-------- Texto do exercício

Confundido com ladrão, DJ é agredido por engano no Catete e sofre fratura no rosto

Bruno Vasconcelos Leitão

O caso do DJ agredido por engano no Catete chamou atenção após um episódio de violência ocorrido na Zona Sul do Rio de Janeiro. A vítima, o DJ e professor de discotecagem Bruno Vasconcelos Leitão, de 37 anos, foi espancada ao ser confundida com um ladrão de bicicleta.

De acordo com o portal Agenda do Poeder, o ataque aconteceu no último dia 24, justamente no aniversário de Bruno. Ele utilizava uma bicicleta alugada por aplicativo e seguia para comprar um bolo quando foi abordado por três entregadores de aplicativos de delivery.

Segundo o relato da vítima, não houve tempo para qualquer explicação. Os agressores partiram para cima com socos e chutes, concentrando os golpes principalmente no rosto.

Após o espancamento, o DJ sofreu fratura no nariz, além de hematomas e escoriações pelo corpo. Ele informou que precisará passar por cirurgia para corrigir a lesão.

Durante a agressão, Bruno afirmou que tentou mostrar o aplicativo que comprovava o aluguel da bicicleta, mas não foi ouvido.

“Achei até que fosse um assalto. Disse que tinha alugado a bicicleta e mostrei o aplicativo. Expliquei que estava indo comprar um bolo porque era meu aniversário”, relatou.

----------------
-------- Registros de dados

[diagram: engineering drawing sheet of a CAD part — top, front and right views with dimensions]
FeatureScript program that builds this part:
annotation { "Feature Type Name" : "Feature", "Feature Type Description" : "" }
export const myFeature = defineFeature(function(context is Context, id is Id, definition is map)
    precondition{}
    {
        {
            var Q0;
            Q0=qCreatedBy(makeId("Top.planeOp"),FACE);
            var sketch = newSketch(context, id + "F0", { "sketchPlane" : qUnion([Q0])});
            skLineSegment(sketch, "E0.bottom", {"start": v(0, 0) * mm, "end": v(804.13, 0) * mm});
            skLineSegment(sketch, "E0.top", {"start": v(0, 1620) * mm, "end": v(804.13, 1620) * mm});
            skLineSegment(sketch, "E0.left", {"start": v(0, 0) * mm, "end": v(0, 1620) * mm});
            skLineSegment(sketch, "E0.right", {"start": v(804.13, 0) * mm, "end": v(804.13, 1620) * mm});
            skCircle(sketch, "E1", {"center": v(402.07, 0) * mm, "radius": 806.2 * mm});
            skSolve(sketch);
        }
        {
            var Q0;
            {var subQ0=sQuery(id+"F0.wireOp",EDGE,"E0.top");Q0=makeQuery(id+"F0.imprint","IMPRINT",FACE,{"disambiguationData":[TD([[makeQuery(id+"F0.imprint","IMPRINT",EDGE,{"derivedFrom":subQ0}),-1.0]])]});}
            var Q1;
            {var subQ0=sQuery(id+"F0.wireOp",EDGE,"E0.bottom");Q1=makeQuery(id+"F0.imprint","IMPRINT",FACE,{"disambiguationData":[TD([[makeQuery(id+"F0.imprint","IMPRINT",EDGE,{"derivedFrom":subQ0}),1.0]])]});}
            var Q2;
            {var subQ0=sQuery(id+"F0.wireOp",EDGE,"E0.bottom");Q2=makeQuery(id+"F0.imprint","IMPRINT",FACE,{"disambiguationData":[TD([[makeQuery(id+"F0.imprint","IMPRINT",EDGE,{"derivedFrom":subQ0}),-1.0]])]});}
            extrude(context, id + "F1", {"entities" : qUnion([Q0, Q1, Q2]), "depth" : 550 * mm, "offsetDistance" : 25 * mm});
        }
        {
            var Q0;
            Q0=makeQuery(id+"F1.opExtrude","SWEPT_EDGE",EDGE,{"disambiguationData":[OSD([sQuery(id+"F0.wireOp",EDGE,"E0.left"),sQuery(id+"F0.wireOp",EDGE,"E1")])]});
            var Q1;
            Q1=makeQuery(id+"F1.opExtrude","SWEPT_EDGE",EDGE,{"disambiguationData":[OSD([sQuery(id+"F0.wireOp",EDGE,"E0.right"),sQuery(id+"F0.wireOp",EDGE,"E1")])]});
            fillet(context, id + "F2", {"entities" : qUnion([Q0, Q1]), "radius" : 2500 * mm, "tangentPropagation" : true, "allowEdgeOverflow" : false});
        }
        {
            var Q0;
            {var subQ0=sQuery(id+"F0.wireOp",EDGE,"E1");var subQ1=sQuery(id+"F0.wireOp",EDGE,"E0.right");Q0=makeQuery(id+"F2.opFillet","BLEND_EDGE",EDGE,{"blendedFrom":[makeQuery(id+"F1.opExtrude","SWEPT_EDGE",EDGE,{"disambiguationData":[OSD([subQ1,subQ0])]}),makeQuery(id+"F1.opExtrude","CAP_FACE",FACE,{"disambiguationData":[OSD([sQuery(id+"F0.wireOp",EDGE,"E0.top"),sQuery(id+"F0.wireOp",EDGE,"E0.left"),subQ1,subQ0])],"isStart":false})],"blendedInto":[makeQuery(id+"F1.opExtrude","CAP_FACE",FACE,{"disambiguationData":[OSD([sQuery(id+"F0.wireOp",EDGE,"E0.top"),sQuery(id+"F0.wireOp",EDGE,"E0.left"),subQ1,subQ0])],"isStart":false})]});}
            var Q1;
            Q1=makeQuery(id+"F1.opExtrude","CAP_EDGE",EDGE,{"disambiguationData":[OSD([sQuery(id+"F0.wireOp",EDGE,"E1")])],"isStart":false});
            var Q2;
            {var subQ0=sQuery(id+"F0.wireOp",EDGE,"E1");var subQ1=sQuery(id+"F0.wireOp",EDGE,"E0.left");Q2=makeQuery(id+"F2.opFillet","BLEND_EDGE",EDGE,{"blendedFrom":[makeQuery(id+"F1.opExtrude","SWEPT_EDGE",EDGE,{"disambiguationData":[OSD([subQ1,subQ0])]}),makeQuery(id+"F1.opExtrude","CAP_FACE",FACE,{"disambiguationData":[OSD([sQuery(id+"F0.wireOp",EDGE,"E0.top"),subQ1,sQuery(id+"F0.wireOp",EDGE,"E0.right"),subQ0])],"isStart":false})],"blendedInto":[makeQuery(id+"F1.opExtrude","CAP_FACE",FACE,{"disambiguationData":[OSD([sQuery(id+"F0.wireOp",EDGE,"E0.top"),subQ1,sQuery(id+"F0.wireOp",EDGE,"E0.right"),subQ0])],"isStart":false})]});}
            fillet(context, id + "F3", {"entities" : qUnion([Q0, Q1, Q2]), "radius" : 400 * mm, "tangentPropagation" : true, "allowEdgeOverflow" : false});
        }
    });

----------------

[Sua tarefa] Cite na íntegra a notícia sobre o DJ agredido por engano no Catete, sem alterar nenhuma palavra.

[Resposta da tarefa]
Confundido com ladrão, DJ é agredido por engano no Catete e sofre fratura no rosto

Bruno Vasconcelos Leitão

O caso do DJ agredido por engano no Catete chamou atenção após um episódio de violência ocorrido na Zona Sul do Rio de Janeiro. A vítima, o DJ e professor de discotecagem Bruno Vasconcelos Leitão, de 37 anos, foi espancada ao ser confundida com um ladrão de bicicleta.

De acordo com o portal Agenda do Poeder, o ataque aconteceu no último dia 24, justamente no aniversário de Bruno. Ele utilizava uma bicicleta alugada por aplicativo e seguia para comprar um bolo quando foi abordado por três entregadores de aplicativos de delivery.

Segundo o relato da vítima, não houve tempo para qualquer explicação. Os agressores partiram para cima com socos e chutes, concentrando os golpes principalmente no rosto.

Após o espancamento, o DJ sofreu fratura no nariz, além de hematomas e escoriações pelo corpo. Ele informou que precisará passar por cirurgia para corrigir a lesão.

Durante a agressão, Bruno afirmou que tentou mostrar o aplicativo que comprovava o aluguel da bicicleta, mas não foi ouvido.

“Achei até que fosse um assalto. Disse que tinha alugado a bicicleta e mostrei o aplicativo. Expliquei que estava indo comprar um bolo porque era meu aniversário”, relatou.